→ DOCUMENT EXTRACT:
---------------

As it is shown in Fig. 2a, MC-copper was covered with uniform thin grey corrosion layers compared to raw copper after the first stage of the chemically induced corrosion in CuCl2 solution (Fig. 2b). The SEM images indicate the rough surfaces after the first stage of chemical etching in the CuCl2 (Fig. 2c). It can be seen that the as-formed patina is composed of multi-angular particles and numerous small particles. The XRD patterns of the raw copper and artificially corroded samples are shown in Fig. 2d, which indicates the formation of CuCl after chemical treatment. The blue line in Fig. 2d can be indexed to the cubic phased CuCl (PDF#04-007-3879) and Cu base, suggesting the formation of CuCl. The EDS analysis suggests that the corrosion layer consists of Cu and Cl (Fig. 2e), which agrees well with the XRD result. The atomic ratio between Cu and Cl is approximately 1:1 (Cu 54.0 ± 0.42%, Cl 46.0 ± 0.42%), which is consistent with the theoretical value of CuCl. Taking the above analysis and G values into consideration, the reaction equation can be described as follows:

$${\text{Cu }} + {\text{ CuCl}}_{{2}} \left( {{\text{aq}}} \right) \to {\text{2CuCl }}({\text{s}})$$
Fig. 2
figure 2

Photographic images after a and before b the immersion in CuCl2 solution. SEM c XRD d and EDS e after the immersion in CuCl2 solution

The samples were treated at different time at room temperature by hydrogen glow discharge plasma technique, keeping the output power and pressure constant (100 W, 33 Pa). Room temperature conditions avoid grain growth or recrystallization of the metallic objects. The effect of plasma reduction is evident even the treating time is as short as 3 min. The surface of the copper turns shiny red, indicating the reduction of CuCl to Cu (Fig. 3a). While prolonging the treatment time, the surface of the copper became more and more bright (Fig. 3b and c). However, the original gloss cannot be regained (the same as Fig. 2b), which is mainly caused by the increase in surface roughness during the process of corrosion. EDS examinations of the three samples also proved the effectiveness of this method (Fig. 3d–f), the atomic concentration of Cl decreases after plasma treatment down to 4.5%-3.6% depending on the treatment conditions (Table 2). As shown in Fig. 3 g–i, the surface of the samples after the plasma treatment shows similar morphology to raw CuCl-covered copper, but smaller particles due to the effect of plasma treatment.

---------------

→ DATASET RECORDS:
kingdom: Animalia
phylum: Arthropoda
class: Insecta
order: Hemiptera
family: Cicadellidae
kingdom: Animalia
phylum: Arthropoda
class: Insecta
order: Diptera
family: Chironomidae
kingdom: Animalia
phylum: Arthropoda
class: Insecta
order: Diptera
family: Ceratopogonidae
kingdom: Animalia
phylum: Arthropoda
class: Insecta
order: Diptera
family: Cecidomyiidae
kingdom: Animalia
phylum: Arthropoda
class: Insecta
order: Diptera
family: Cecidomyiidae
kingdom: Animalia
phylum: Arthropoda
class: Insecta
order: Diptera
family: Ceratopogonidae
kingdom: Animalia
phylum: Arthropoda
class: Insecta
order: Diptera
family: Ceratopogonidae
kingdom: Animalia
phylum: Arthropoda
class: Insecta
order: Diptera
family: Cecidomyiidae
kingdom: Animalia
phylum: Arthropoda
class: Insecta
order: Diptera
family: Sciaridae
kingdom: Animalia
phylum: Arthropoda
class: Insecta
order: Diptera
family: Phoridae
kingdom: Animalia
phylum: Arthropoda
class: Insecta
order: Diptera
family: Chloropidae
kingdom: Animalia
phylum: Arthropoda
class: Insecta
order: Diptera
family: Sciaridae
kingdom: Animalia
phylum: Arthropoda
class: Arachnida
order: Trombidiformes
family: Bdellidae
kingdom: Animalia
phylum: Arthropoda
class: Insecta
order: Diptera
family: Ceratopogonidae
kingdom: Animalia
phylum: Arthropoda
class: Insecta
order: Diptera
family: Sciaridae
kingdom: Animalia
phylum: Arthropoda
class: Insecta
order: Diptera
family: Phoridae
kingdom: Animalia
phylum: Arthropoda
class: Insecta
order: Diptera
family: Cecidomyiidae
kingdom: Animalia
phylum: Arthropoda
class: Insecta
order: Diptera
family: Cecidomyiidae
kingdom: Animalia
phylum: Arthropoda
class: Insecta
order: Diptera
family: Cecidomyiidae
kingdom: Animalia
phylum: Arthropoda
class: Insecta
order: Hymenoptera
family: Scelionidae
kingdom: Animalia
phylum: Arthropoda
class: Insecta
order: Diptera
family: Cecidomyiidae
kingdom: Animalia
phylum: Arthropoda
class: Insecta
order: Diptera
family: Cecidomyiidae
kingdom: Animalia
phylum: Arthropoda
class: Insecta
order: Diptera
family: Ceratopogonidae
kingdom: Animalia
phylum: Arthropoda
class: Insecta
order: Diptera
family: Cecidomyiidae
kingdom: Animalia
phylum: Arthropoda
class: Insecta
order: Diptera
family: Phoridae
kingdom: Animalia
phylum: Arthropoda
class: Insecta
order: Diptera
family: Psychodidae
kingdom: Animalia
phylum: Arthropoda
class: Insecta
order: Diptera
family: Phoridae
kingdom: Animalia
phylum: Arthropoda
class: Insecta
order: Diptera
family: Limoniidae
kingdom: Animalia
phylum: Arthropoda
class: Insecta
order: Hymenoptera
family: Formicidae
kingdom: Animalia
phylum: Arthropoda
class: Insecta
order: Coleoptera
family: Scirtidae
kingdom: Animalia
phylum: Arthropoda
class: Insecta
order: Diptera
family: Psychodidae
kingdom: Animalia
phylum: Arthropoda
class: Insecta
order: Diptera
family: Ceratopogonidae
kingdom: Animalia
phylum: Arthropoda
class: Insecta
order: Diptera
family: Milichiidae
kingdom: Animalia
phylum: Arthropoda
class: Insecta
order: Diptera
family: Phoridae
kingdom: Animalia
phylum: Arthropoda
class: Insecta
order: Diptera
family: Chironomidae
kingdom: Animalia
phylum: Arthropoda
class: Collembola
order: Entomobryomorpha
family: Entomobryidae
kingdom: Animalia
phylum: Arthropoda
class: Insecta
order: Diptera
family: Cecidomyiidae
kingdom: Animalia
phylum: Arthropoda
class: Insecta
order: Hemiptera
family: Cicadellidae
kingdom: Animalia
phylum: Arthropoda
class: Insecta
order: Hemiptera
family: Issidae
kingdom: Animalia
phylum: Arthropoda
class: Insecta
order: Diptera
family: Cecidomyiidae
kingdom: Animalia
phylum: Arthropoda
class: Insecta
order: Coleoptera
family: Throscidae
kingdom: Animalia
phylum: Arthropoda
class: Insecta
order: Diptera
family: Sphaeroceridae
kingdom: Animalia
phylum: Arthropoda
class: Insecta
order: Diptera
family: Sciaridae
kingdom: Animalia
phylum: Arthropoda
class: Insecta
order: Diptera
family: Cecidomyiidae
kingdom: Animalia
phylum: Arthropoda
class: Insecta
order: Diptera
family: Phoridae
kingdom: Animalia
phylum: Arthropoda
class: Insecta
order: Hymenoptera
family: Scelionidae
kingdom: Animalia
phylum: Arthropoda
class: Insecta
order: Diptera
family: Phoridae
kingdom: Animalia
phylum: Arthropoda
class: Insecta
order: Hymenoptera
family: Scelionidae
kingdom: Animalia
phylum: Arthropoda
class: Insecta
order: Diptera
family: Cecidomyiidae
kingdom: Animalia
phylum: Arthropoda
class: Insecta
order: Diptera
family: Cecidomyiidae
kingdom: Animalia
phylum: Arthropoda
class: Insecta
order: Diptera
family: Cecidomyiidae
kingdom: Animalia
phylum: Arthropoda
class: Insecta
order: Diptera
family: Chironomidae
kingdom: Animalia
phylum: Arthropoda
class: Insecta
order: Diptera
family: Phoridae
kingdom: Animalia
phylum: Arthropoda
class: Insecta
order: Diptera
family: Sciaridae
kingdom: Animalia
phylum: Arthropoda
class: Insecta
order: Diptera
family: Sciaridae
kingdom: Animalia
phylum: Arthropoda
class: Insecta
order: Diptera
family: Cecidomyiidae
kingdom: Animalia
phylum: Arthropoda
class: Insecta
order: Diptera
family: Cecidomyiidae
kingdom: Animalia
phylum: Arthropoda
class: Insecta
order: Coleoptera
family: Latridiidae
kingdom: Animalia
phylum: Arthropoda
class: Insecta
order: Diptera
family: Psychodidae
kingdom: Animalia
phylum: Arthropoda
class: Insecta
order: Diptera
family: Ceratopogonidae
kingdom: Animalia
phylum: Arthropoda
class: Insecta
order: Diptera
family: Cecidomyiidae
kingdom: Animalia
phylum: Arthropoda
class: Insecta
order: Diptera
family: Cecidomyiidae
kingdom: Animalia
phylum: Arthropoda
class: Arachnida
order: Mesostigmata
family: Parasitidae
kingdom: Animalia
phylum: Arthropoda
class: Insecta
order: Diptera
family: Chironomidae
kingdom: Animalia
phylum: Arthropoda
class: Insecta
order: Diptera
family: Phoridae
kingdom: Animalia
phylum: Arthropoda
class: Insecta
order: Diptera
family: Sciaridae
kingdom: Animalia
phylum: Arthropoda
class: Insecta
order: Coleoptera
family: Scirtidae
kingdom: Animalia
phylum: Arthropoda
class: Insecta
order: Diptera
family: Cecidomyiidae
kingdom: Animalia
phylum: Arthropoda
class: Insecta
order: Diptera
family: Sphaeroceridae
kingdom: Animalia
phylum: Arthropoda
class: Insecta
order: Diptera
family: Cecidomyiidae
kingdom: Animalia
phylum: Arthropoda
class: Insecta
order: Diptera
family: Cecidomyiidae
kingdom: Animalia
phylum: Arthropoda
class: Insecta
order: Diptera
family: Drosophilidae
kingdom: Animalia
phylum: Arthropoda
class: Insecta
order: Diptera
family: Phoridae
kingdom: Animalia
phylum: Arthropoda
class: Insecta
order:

---------------

→ PROBLEM TO SOLVE:
Decide whether each statement agrees with the copper corrosion text. Answer yes or no for each, and quote the words of the text that settle it.
(a) The plasma treatment kept the output power at 100 W and the pressure at 33 Pa.
(b) After plasma treatment, the copper surface regains its original gloss.
(c) The atomic ratio between Cu and Cl in the corrosion layer is about 2:1.
The lines come from a source separate from the copper corrosion text.

→ WRITTEN SOLUTION:
(a) Yes: "keeping the output power and pressure constant (100 W, 33 Pa)"
(b) No: "the original gloss cannot be regained"
(c) No: "The atomic ratio between Cu and Cl is approximately 1:1"